ZU BEARBEITEN:
[1] Beantworten Sie anhand des Lesetextes die folgenden Fragen:
(a) In welcher Einrichtung fand die Veranstaltung statt?
(b) An welchem Wochentag wurde sie abgehalten?
(c) Für welche Organisation war Katja Müller-Fahlbusch vor Ort?
[2] Liefern Sie eine Fortsetzung des Lesetextes über die Diskussionsrunde zu Fußball und Menschenrechten in Katar, beginnend nach dessen letztem Satz.

───── LESETEXT ─────

DFB-Präsident Bernd Neuendorf und Ex-Profi Marco in Dortmund zu Gast.

Im Deutschen Fußballmuseum in Dortmund fand am Donnerstag die Veranstaltung „Wa(h)re Weltmeisterschaft – Fußball und Menschenrechte in Katar“ statt. Bei dieser Diskussionsrunde erklärten unter anderem Verantwortliche aus dem Profi-Fußball und Politiker ihre Sicht auf die bevorstehende Weltmeisterschaft 2022 in Katar.

Als Gäste in dieser Runde waren DFB-Präsident Bernd Neuendorf, der Ex-Nationalspieler und ehemalige Aufsichtsratsvorsitzende von Werder Bremen Marco Bode, die Sportpolitikerin Viola von Cramon von Bündnis 90/Grüne und Katja Müller-Fahlbusch von Amnesty International als Redner vor Ort.

───── EINGABEDATEN ─────

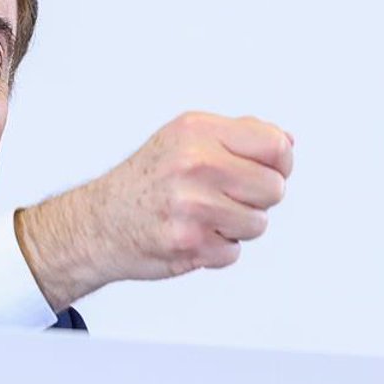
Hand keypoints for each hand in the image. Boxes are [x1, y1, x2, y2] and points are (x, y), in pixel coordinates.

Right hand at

─────

LÖSUNGEN:
[1]
(a) Im Deutschen Fußballmuseum in Dortmund.
(b) Am Donnerstag.
(c) Für Amnesty International.

[2]
Das WM-Gastgeberland Katar wird in weiten Teilen der Öffentlichkeit wegen Menschenrechtsverletzungen kritisiert. So gilt die Lage in Katar insbesondere in Bezug auf Frauenrechte und die Situation der LGBTIQ+-Community als problematisch. Dazu sollen mehrere tausend ausländische Arbeiter beim Bau der WM-Stadien umgekommen sein und unter unwürdigen Arbeits- und Wohnverhältnissen dort leben.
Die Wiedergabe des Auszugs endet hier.